In this project we investigated the role of phosphatidylserine (PtdSer) scrambling in synaptic pruning. We used immunohistochemical detection of phosphatidylserine-specific opsonin MFG-E8 to identify the extent and the localization of PtdSer in developing brain. We further used conditional pyramidal neuron knock-out of Xkr8 phospholipid scramblase to define the role of PtdSer scrambling for synapse elimination. We used region-specific IHC labelling for cortical and thalamic projections to assess pruning specificity in Xkr8 cKO brains. Morphological findings were confirmed by electrophysiology of acute hippocampal slices and fMRI analysis of the whole brain connectome. We found that PtdSer was preferentially exposed on synaptic structures and promoted microglia-synapse interaction. PtdSer exposure was developmentally upregulated and required the activity of Xkr8 phospholipid scramblase. Conditional Xkr8 knock-out in excitatory neurons led to diminished axonal bouton trogocytosis and insufficient elimination of excitatory synapses. These morphological aberrations were followed by abnormal electrophysiological profiles of Xkr8-deficient neurons that exhibited increased spontaneous activity and the failure of functional synaptic maturation. Finally, Xkr8 deficiency led to increased global connectivity that was maintained into adulthood. Altogether we demonstrated that mammalian synaptic pruning requires developmental PtdSer exposure via Xkr8 scramblase activity, identifying the crucial cascade to expose an „eat-me“ signal on unnecessary synapses for their developmental removal.

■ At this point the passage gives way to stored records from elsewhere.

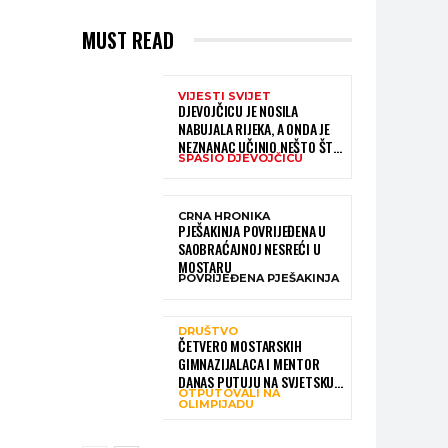
MUST READ
VIJESTI SVIJET
DJEVOJČICU JE NOSILA
NABUJALA RIJEKA, A ONDA JE
NEZNANAC UČINIO NEŠTO ŠTO
SPASIO DJEVOJČICU
JE MNOGE OSTAVILO BEZ RIJEČI
CRNA HRONIKA
PJEŠAKINJA POVRIJEĐENA U
SAOBRAĆAJNOJ NESREĆI U
MOSTARU
POVRIJEĐENA PJEŠAKINJA
DRUŠTVO
ČETVERO MOSTARSKIH
GIMNAZIJALACA I MENTOR
DANAS PUTUJU NA SVJETSKU
OTPUTOVALI NA
OLIMPIJADU IZ AI:
OLIMPIJADU
PREDSTAVLJAT ĆE BIH MEĐU
NAJBOLJIMA NA SVIJETU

This interdisciplinary project employed a wide range of approaches spanning from molecular analysis to the measurements of neuronal activity and global brain function. The application of ex vivo and in vivo systems ensured comprehensive inquiry into molecular pathways guiding brain development, which is essential for contemporary neuroscientific studies. These methods were successfully integrated into the toolkit of the Department of Neurobiology and Biophysics of Life Sciences Center of Vilnius University and strengthened molecular neuroscience research there.
The findings of this project established a base for future investigations of neurodevelopmental refinement of brain circuitry. The unique tools developed in this project will be used to dissect further mechanisms of synaptic maturation in developing brain. Aberrant brain wiring during development is known to be defective in a wide range of neurodevelopmental disorders and understanding how circuits are formed and refined during this period will be critical for explaining their aetiology, in order to alleviate societal challenges associated with neurodevelopmental and neuropsychiatric disorders, such as autism or schizophrenia.
Scientific outcomes of this project were presented at multiple scientific conferences, including local (Conferences of Lithuanian Neuroscience Society, BaltLASA Conference of Baltic Laboratory Animal Science Association, Conference of Lithuanian Stem Cell Association), European (EMBO Microglia, FENS Forum 2020, Neuronus IBRO Neuroscience Forum) and international events (IBRO World Congress, Society for Neuroscience Global Connectome). Importantly, in addition to the dissemination of the results within the scientific community, this project included wide public engagement through different media, such as TV programs, radio interviews, the articles in the newspapers and journals, and school visits to meet both pupils and their teachers. It is estimated that the audience of the public outreach activities of this project exceeded 150 000.